### [PROBLEM TO SOLVE]
Print the lines of the records from the line with "Document page, 1500x844 pixels." to the line with "list Le nouveau", both included, reproducing each one character for character.

— START RAW RECORDS —

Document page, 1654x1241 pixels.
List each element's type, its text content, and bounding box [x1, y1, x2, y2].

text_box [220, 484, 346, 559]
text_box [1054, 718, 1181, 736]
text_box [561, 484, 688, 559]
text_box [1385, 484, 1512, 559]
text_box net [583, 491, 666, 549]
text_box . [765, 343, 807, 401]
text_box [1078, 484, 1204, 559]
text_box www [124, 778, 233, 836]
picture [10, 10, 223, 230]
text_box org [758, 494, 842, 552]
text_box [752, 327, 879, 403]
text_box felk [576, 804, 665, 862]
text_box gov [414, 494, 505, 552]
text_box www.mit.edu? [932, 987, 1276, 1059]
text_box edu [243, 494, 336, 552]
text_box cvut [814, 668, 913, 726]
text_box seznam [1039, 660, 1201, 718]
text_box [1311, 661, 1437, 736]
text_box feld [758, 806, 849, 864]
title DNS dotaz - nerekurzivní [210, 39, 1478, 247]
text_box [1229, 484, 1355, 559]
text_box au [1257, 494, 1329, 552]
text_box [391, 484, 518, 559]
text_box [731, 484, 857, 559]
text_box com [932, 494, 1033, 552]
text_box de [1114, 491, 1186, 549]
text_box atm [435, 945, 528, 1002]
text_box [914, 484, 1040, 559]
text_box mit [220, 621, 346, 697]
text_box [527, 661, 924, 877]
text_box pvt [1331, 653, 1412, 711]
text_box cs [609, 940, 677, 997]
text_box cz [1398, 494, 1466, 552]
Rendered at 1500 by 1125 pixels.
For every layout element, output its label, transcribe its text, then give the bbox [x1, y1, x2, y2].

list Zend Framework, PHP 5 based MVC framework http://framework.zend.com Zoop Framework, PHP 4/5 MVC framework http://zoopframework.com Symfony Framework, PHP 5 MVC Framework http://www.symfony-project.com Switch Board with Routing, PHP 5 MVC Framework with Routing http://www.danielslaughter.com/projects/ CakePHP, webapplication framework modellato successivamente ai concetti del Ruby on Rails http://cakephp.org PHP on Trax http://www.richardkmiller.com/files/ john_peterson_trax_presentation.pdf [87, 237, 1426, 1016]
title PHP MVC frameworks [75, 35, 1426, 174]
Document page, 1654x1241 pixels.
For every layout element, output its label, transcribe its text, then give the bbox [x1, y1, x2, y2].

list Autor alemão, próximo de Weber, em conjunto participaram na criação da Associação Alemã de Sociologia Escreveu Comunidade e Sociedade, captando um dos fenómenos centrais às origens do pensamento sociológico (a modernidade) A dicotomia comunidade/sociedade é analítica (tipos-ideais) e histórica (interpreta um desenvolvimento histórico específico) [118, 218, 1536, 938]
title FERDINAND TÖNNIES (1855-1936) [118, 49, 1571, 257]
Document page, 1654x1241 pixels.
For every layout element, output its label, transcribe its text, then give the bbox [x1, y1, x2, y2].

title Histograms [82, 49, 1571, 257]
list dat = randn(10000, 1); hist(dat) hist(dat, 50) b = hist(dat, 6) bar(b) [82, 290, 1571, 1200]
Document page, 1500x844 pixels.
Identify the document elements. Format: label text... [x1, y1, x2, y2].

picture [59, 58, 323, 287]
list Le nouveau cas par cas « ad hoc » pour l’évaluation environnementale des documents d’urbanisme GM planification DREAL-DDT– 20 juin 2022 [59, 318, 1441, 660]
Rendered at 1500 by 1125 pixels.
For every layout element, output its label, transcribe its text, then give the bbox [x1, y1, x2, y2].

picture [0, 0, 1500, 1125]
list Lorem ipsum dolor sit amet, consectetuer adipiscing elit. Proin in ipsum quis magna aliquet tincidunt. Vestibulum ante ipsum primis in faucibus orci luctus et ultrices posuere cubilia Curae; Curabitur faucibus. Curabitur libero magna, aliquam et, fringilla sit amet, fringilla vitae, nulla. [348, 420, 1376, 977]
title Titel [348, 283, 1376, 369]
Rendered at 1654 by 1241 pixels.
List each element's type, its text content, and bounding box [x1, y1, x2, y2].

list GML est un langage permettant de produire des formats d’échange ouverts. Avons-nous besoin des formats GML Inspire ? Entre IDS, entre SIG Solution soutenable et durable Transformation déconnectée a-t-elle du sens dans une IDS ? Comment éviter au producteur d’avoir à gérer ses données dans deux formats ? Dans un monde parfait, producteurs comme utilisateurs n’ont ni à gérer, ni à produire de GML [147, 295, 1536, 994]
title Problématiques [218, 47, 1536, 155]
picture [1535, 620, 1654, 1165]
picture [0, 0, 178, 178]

— END RAW RECORDS —

### [REPLY TO THE TASK]
Document page, 1500x844 pixels.
Identify the document elements. Format: label text... [x1, y1, x2, y2].

picture [59, 58, 323, 287]
list Le nouveau cas par cas « ad hoc » pour l’évaluation environnementale des documents d’urbanisme GM planification DREAL-DDT– 20 juin 2022 [59, 318, 1441, 660]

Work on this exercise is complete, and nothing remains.